Given that parliamentary and presidential elections will be held separately and that an engine to pull the party forward is extremely necessary, at the week-end leaders of several political parties used their parties’ summer schools, most of them organised on the Romanian Black Sea Coast, as an opportunity to announce their candidacy for the position of prime minister.


Under the heading “Party with perspectives. Looking for a Prime Minister”, the daily EVENIMENTUL ZILEI recalls that “Ion Iliescu is no longer running in the elections, Traian Basescu keeps a suspect distance from his favourite party, and the Liberals have never had a strong leader. There is no party to boast the much needed 460-strong candidates - one candidate for each constituency - to mobilise the electorate at a local level. The only solution to attract voters is to find a strong candidate for the position of prime minister”.


In this context, Liberal Calin Popescu Tariceanu has expressed his wish to run for a new 4 year mandate, and Social-Democrat president Mircea Geoana has announced his wish to become the new leader of a government formed by the Social Democratic Party-Conservative Party alliance, meant “to take Romania forward, to the place where it belongs to.“ Another leader who wants to hold the position of prime minister is Theodor Stolojan, a member of the Liberal Democratic Party, who was Romania’s prime minister in the early 1990s.


The daily EVENIMENTUL ZILEI says that “two decades after the Romanian revolution, it would be better to have a versatile, clever politician than a technocrat, skilful and serious as he might be,” whereas, quote, “the lack of ability, tact and political skills shown by Theodor Stolojan raises major questions.” Unquote. The daily ROMANIA LIBERA is sceptical about the political parties’ electoral offers.

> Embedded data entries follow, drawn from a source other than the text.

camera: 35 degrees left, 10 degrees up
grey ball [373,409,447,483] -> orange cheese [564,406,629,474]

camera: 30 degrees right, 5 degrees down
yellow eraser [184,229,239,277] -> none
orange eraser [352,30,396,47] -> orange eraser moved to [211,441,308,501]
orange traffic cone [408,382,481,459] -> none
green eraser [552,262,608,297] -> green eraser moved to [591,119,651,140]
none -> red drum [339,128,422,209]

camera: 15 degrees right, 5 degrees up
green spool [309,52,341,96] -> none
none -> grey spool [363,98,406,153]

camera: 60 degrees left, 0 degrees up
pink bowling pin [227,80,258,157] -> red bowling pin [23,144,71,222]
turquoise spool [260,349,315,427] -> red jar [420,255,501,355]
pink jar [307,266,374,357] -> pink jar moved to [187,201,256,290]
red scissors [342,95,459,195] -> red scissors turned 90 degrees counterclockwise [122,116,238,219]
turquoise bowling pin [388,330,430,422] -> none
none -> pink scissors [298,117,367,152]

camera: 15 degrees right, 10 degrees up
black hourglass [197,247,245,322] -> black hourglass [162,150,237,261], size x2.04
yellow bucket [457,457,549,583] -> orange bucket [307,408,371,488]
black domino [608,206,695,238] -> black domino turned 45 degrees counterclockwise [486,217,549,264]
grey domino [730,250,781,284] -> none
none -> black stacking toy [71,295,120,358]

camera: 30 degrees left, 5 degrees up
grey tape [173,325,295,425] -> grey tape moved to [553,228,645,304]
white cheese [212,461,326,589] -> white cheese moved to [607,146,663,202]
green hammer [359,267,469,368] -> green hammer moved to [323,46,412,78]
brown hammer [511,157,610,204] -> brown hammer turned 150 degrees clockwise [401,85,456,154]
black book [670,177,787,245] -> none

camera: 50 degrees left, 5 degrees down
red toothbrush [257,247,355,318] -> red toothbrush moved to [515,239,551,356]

The aforementioned daily writes, quote: ”Romania continues to be the country where politics evolves around the same boring and useless rhetoric, whose key point is to prove that all the other political players are weaker, less prepared or ill-intended. This is pretty much what we’ll hear in the following three months: words depleted of a real meaning, uttered by people who have already proved their incompetence in the past.


Through their voices, parties will beg for our votes, playing everything on one card: our imperfect memory. Their discourse sounds like this: Just forget we’ve been in power at least once and we did almost nothing to your benefit! Forget that we’ve stolen, and keep in mind that if you give your vote to the others, they might steal even more!” unquote.


A similar remark is made by the daily COTIDIANUL, which headlines, quote ”The National Liberal Party and the Liberal Democratic Party have sent each other view-cards with insulting messages from the seaside. The champions of disparagement are incumbent Prime Minister Tariceanu and the vice-president of the National Liberal Party, Ludovic Orban.” Tariceanu described the Liberal Democratic Party, which also includes a splinter group from the National Liberal Party, as a party with no ideology, a motley crew whose political career will be short-lived.


In his turn, Orban ridiculed Stolojan’s announcement to run in the election. The Liberal Democrats were quick to respond, with secretary general Vasile Blaga predicting that the National Liberal Party will fall apart after the parliamentary elections. According to Blaga, quote, ”What keeps them close together is their rush for a piece of the pie. They have always been and continue to be a multitude of groups of interest, which will split up.”